## WORK ITEM A:
Reproduce, word for word, the stretch of the excerpt on embolization for postpartum hemorrhage from "Approximately 5–10% of" through "cross-uterine blood supply.".
## WORK ITEM B:
Answer these from the excerpt on embolization for postpartum hemorrhage:
(i) In what percentage of cases is active extravasation seen?
(ii) Approximately what percentage of patients undergoing embolization may re-bleed?
(iii) What permanent embolic agent is given as an example for focal bleeding points?

The guidelines cover the basics of anatomical knowledge required to perform an effective embolization. The operator must be aware of potential causes of failure of embolization including failure to search for and treat collateral supply to the uterus. Recommendations are made for appropriate imaging equipment which should ideally consist of an IR or hybrid theatre setting with digital subtraction angiography. However, it is recognised that lifesaving embolization may be required and can be performed successfully in an obstetric theatre using portable image intensifiers. In such non-optimal settings, the operator must be aware of the higher potential for non-target embolization secondary to poor visualisation. The guidelines also suggest having available an ‘emergency haemorrhage control box’ which would have all the essential equipment needed to provide this procedure in a setting remote to the IR suite.

Active extravasation is only seen in 21–52% of cases and is mostly seen with uterine atony. In most cases of postpartum haemorrhage, a focal bleeding point is not identified. It is important in this situation to perform bilateral empirical embolization of the uterine arteries. The embolic agent of choice in this situation is absorbable gelatine sponge. This allows for later recanalization of the artery when it has healed.  In an emergency, patients usually require rapid catheter angiography and embolization. However in a more elective situation, for example where there is a slow bleed, but the patient is not unstable, a triple phase computed tomography (CT) scan may be useful in identifying a source of bleeding, thus enabling targeted embolization. If focal bleeding points are identified, for example, a pseudoaneurysm, permanent embolic agents can be used, such as coils. The choice of embolic agent is dependent on operator expertise and availability.

Approximately 5–10% of patients undergoing embolization may re-bleed. Causes of failure of embolization include development of arterial spasm, collateralisation after primary embolization of the uterine arteries, bleeding from non-uterine artery sources, previous surgical ligation or dilatation and curettage, unilateral embolization, and abnormal placentation. Potential complications from embolization include non-target embolization resulting in limb and buttock claudication, and necrosis of structures with pelvic arterial supply. These risks can be mitigated by using high-quality imaging, avoiding the use of very small particles, and being aware of collateral and cross-uterine blood supply.

The placement of prophylactic occlusion balloons in the management of patients with abnormally adherent placenta is also becoming more commonplace with the increase in incidence of abnormally adherent placenta and this is also discussed briefly in the guidelines.

## SOURCE MATERIAL:
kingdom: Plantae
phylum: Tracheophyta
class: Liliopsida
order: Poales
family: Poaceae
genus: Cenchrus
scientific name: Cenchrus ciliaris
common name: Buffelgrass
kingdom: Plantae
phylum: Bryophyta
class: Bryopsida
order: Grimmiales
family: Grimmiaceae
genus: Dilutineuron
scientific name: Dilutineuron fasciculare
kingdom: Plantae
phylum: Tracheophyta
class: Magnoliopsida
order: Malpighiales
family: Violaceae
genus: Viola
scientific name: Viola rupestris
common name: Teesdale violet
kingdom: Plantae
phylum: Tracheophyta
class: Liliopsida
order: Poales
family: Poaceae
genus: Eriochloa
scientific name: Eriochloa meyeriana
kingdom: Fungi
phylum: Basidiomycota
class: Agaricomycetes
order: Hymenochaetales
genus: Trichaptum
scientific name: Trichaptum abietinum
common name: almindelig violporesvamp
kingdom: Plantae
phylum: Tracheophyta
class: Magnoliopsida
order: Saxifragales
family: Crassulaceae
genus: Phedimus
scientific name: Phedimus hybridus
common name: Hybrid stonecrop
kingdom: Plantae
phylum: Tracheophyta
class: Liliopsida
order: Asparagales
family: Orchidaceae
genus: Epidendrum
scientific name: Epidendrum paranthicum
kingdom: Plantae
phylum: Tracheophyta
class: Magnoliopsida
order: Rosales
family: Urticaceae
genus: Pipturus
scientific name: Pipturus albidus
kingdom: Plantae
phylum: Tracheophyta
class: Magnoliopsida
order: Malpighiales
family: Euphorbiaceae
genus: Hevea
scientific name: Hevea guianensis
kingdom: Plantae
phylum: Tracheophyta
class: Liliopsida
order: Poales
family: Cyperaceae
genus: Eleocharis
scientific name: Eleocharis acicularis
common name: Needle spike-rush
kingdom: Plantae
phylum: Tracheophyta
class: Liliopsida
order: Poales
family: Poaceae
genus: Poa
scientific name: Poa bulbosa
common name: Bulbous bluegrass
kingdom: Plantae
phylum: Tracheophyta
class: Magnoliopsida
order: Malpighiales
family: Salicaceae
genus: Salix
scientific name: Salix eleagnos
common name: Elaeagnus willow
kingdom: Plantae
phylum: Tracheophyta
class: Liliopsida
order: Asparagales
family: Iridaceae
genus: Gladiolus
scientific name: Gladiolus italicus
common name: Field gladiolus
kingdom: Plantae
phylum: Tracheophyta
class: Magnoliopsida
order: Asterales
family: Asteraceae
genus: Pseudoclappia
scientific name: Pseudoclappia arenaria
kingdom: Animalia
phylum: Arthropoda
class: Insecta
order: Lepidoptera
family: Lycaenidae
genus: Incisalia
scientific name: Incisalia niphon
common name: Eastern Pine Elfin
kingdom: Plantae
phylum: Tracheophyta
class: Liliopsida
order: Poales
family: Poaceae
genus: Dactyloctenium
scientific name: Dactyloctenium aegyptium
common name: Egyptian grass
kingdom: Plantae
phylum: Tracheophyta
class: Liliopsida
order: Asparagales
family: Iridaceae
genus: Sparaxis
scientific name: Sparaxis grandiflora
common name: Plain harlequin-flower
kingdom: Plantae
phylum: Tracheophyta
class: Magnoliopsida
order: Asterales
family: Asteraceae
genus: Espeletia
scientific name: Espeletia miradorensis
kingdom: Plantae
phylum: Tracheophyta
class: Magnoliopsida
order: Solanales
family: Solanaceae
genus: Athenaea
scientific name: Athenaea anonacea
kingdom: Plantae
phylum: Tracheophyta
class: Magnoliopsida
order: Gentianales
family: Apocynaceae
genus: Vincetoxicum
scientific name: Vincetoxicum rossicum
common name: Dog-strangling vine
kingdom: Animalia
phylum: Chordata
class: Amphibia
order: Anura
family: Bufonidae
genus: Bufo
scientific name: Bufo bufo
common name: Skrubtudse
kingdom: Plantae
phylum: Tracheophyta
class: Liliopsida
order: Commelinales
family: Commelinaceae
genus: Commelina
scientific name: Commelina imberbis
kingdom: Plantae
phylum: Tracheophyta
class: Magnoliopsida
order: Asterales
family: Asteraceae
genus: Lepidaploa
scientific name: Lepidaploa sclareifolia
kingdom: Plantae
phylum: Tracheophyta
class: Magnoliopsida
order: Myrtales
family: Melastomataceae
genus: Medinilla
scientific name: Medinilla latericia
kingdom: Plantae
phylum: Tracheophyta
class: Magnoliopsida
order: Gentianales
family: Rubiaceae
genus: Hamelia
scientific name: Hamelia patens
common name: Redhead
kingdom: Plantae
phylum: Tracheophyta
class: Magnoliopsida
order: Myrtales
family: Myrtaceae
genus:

## YOUR SOLUTION A:
Approximately 5–10% of patients undergoing embolization may re-bleed. Causes of failure of embolization include development of arterial spasm, collateralisation after primary embolization of the uterine arteries, bleeding from non-uterine artery sources, previous surgical ligation or dilatation and curettage, unilateral embolization, and abnormal placentation. Potential complications from embolization include non-target embolization resulting in limb and buttock claudication, and necrosis of structures with pelvic arterial supply. These risks can be mitigated by using high-quality imaging, avoiding the use of very small particles, and being aware of collateral and cross-uterine blood supply.

## YOUR SOLUTION B:
(i) 21–52%
(ii) 5–10%
(iii) Coils